**EXCERPT**
....
Hardware manual
Introduction
stty does much of the configuration of the serial port but since application programs (and the getty program)
often handle this, you may not need to use it much. It's handy if you're having problems or want to see how
the port is set up. Try typing ``stty -a'' at your terminal/console to see how it's now set. Also try typing it
without the -a (all) for a short listing which shows how it's set different than "normal" which is how it's set
using the command "stty sane". Don't try to learn all the setting unless you want to become a serial
historian since many of the settings are only for slow antique dumb terminals of the 1970's. Most of the
defaults should work OK.
stty is documented in the man pages with a more detailed account in the info pages. Type "man stty" or
"info stty".
....
**SUPPLIED DATA**
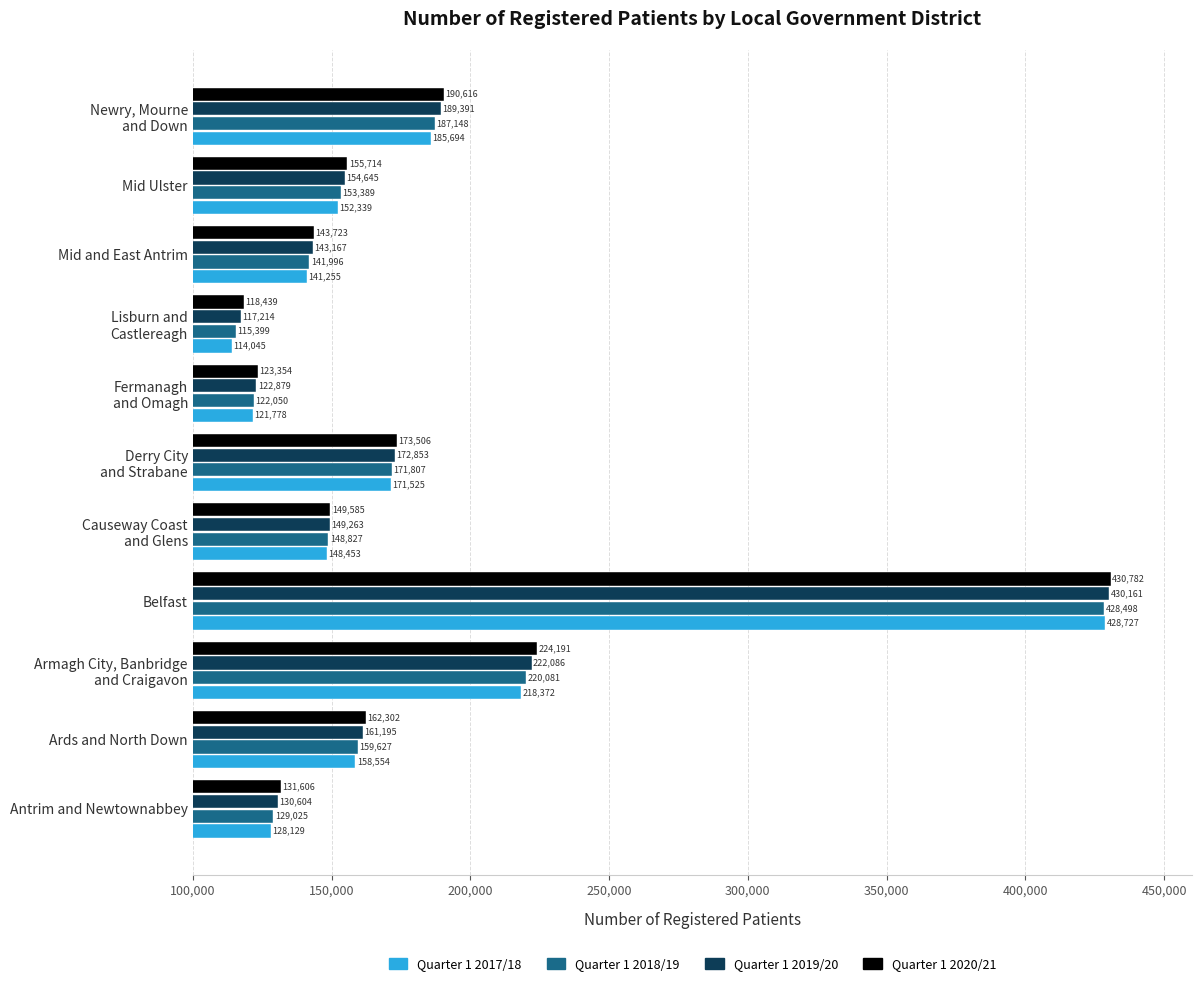

What is the difference between the maximum and minimum values in the Quarter 1 2019/20 series?

312947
....
**WORK REQUEST**
Please reproduce the stty passage between "often handle this, you" and "should work OK.", inclusive, swapping "historian" for "archivist".

**SOLUTION**
often handle this, you may not need to use it much. It's handy if you're having problems or want to see how
the port is set up. Try typing ``stty -a'' at your terminal/console to see how it's now set. Also try typing it
without the -a (all) for a short listing which shows how it's set different than "normal" which is how it's set
using the command "stty sane". Don't try to learn all the setting unless you want to become a serial
archivist since many of the settings are only for slow antique dumb terminals of the 1970's. Most of the
defaults should work OK.